Civitates grantee partners team up to study political advertising during the Hungarian elections

Published: 11 October 2022

Civitates’ grantee partners the Civil Liberties Union for EuropeWho Targets Me and 444’s fact-checking platform Lakmusz.hu collaborated on research around the Hungarian elections in April 2022. They examined how Hungarian political parties targeted audiences with tailored political ads on Facebook during the campaign period leading up to the elections.

Time and again CSOs have raised their voices about how harmful some practices related to targeted political ads can be for democracy. Political parties use highly personalised digital campaigning via social media with low levels of transparency, accentuating polarisation and disinformation. “This practice allows for political targeting that tends to be more negative and emotional than traditional political advertising campaigns.– Sam Jeffers, co-founder of Who Targets Me, a platform helping individuals understand targeting processes during political campaigns.

The Civil Liberties Union for Europe further clarifies that “tailoring information according to the audience results in creating bubbles in the society. When each group receives different and possibly conflicting information, meaningful public debate is impossible.”

The joint research has shown that political actors in Hungary could target their campaign ads by gender, age, and any other individual characteristic.

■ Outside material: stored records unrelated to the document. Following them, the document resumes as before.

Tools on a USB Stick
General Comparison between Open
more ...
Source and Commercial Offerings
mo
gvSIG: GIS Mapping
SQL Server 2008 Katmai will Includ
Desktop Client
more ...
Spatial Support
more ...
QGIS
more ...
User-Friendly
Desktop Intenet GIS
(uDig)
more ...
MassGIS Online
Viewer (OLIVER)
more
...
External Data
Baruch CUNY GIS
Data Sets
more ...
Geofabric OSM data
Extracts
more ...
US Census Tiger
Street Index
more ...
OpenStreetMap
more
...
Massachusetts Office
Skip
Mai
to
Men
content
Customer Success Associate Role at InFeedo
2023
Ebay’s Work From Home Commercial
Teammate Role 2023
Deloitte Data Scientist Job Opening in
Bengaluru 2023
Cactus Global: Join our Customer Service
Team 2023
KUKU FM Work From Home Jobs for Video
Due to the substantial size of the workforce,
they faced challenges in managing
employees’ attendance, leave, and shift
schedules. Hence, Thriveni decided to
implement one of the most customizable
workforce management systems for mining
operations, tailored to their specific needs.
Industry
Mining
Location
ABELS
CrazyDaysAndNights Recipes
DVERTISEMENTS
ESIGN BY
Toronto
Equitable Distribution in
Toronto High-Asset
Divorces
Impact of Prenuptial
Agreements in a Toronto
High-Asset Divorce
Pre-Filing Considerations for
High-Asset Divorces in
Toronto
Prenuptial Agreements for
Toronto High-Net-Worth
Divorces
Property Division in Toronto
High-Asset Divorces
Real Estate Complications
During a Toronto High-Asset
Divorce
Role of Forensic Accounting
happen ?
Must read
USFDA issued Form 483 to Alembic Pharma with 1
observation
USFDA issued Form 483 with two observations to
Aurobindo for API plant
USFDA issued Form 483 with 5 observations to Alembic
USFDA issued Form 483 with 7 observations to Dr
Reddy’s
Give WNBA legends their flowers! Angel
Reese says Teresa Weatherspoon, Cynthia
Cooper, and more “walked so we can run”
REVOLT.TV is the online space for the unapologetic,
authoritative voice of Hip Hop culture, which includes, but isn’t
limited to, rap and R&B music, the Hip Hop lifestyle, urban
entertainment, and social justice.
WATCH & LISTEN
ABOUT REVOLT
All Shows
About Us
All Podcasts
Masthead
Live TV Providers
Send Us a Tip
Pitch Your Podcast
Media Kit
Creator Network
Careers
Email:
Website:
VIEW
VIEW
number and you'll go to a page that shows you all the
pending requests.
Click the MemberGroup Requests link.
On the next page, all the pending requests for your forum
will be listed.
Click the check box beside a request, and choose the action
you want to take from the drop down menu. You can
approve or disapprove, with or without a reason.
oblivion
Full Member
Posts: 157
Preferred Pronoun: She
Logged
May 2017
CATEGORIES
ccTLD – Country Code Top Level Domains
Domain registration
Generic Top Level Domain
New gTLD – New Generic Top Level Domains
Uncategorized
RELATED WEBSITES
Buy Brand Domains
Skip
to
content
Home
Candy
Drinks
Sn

The research team explains that “by targeting beyond language and constituencies, Hungarian political entities could say different things to different people, thereby potentially creating filter bubbles. Such a practice increases polarisation in already polarised societies.

In 2021 the European Commission presented a proposal to regulate political advertising both traditional and digital. The research team has listed recommendations on how the draft Regulation could increase the transparency of political campaigns and help protect the freedom and fairness of democratic processes.